DOI: 10.1093/europace/euag105.024 ISSN: 1099-5129

AI-based differential diagnosis and localization of idiopathic PVC using 12-lead ECG: multicenter registry study (EP-AI ASSIST)

C O Seo, S W Lee, Y J Kim, H S Lee, J H Jeong, Y G Kim, J M Shim, D H Kim, Y H Kim, Y S Baek, J I Choi

Abstract

Background

Pre-procedural identification of premature ventricular contraction (PVC) or ventricular tachycardia (VT) origins is crucial not only for determining the optimal treatment strategy but also for estimating procedural difficulty and predicting ablation success. Various 12-lead ECG-based algorithms predicting the origins rely heavily on operator expertise and exhibit limited reproducibility. Transformer-based deep learning (DL) models may provide an objective and reliable tool that support clinical decision-making and improves procedural planning for ablation.

Objectives

This study aimed to develop a transformer-based artificial intelligence (AI) model capable of predicting the origin of idiopathic PVC or VT using only standard 12-lead ECGs.

Methods

A total of 584 patients (mean age 46.5 ± 14.3 years; 255 men, 329 women) who underwent catheter ablation for idiopathic PVC or VT was included for this retrospective study. 470 standard 10-second 12-lead ECGs were selected after ECG quality review.
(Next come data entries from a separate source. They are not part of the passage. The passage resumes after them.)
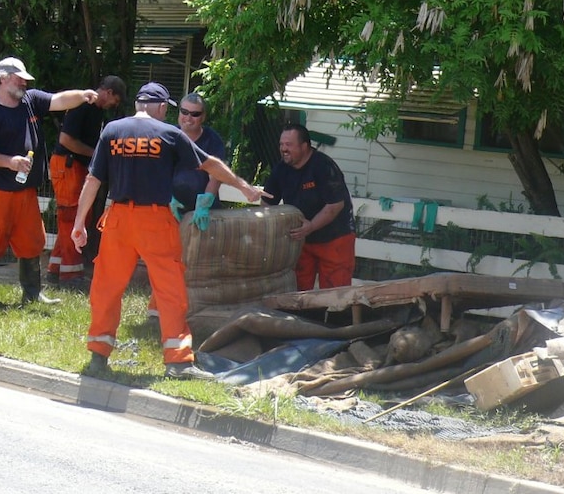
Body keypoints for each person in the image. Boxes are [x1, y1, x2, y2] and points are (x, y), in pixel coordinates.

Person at [70, 82, 267, 380]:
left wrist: (79, 223)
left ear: (138, 104)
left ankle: (98, 357)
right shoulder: (169, 134)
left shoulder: (111, 131)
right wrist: (244, 186)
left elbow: (93, 180)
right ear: (162, 107)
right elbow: (210, 165)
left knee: (106, 288)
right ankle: (177, 362)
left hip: (119, 219)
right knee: (170, 290)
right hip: (156, 220)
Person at [0, 56, 99, 312]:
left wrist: (83, 95)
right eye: (19, 78)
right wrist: (9, 162)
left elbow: (59, 100)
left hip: (25, 192)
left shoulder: (30, 101)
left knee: (31, 241)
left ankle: (32, 294)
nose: (24, 83)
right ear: (3, 79)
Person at [147, 92, 227, 322]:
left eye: (195, 114)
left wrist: (206, 203)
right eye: (184, 112)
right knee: (165, 257)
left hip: (202, 210)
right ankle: (158, 309)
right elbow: (156, 173)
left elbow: (217, 174)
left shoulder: (213, 140)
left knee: (198, 260)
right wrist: (166, 198)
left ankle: (192, 309)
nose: (188, 118)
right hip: (170, 207)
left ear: (203, 117)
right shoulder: (167, 136)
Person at [47, 75, 126, 291]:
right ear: (108, 92)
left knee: (75, 216)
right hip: (67, 164)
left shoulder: (96, 111)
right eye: (115, 101)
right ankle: (71, 277)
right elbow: (66, 140)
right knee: (71, 218)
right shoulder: (83, 104)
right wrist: (97, 155)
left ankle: (55, 270)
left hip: (76, 166)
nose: (113, 106)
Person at [262, 123, 356, 291]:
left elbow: (335, 205)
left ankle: (337, 318)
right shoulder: (280, 170)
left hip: (335, 239)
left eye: (289, 145)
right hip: (301, 240)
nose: (284, 149)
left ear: (305, 146)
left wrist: (311, 226)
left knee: (336, 294)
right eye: (281, 144)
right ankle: (303, 317)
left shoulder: (324, 166)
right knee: (298, 290)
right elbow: (266, 203)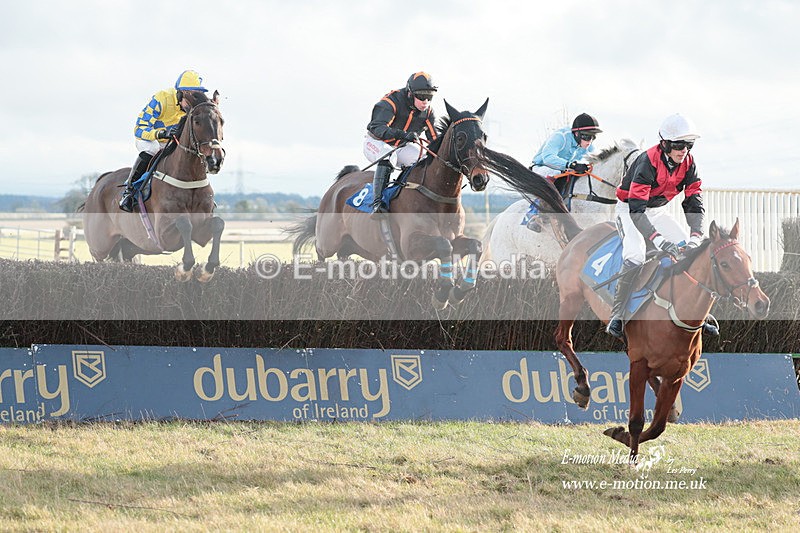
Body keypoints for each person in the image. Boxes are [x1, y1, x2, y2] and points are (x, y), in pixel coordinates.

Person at [606, 113, 711, 339]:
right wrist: (658, 239)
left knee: (690, 251)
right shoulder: (647, 161)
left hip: (657, 211)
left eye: (689, 145)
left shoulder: (689, 163)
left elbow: (694, 200)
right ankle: (617, 314)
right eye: (679, 144)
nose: (684, 150)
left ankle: (698, 312)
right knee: (635, 255)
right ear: (665, 144)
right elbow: (636, 209)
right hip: (631, 209)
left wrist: (695, 235)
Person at [119, 70, 208, 212]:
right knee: (152, 149)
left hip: (171, 141)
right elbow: (139, 129)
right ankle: (129, 192)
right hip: (149, 138)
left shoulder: (192, 110)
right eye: (188, 96)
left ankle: (201, 195)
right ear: (179, 93)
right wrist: (160, 133)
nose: (191, 102)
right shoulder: (161, 98)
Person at [364, 72, 438, 218]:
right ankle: (377, 204)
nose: (425, 102)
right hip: (376, 142)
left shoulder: (428, 112)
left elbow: (434, 139)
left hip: (400, 146)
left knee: (422, 160)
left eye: (429, 97)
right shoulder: (390, 102)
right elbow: (377, 128)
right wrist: (403, 134)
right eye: (421, 97)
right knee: (389, 157)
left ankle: (404, 194)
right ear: (410, 93)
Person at [526, 113, 602, 231]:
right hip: (541, 168)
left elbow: (596, 158)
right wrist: (571, 165)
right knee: (555, 172)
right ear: (576, 134)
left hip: (563, 169)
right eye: (587, 137)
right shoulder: (560, 137)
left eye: (593, 137)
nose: (590, 141)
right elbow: (548, 157)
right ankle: (534, 215)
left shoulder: (586, 144)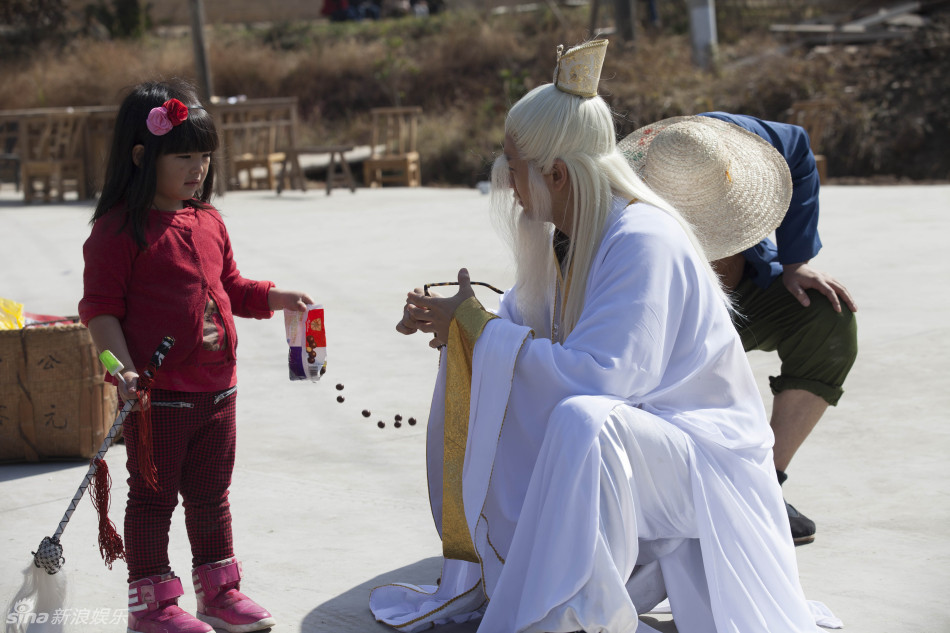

Two transformer-based models were independently developed using an 7:1:2 split for training, validation, and testing datasets. Final localization was derived by combining output probabilities. Model performance was evaluated against ablation-confirmed the PVC or VT origins (Figure 1).

Results

The PVC or VT origins were classified as follows: RVOT (295, 50.5%), LVOT (93, 15.9%), anterolateral mitral annulus (37, 6.3%), posteromedial papillary muscle (21, 3.6%), RV inflow (16, 2.7%), LV summit (14, 2.4%), anterolateral papillary muscle (13, 2.2%), and others (95, 16.3%). The model achieved AUCs of 0.98 for LVOT, 0.91 for RVOT, 0.84 for LV Non-OT, and 0.93 for RV Non-OT, with a macro-average AUC of 0.915 (Figure 2). Performance remained consistent across internal validation, supporting its clinical utility.

Conclusion

This study presents a clinically validated transformer-based DL model capable of accurately localizing the origin of PVC or VT using standard 12-lead ECG. The model consistently achieved high diagnostic performance and may serve as a valuable non-invasive tool to support before ablation planning in patients with idiopathic PVC or VT.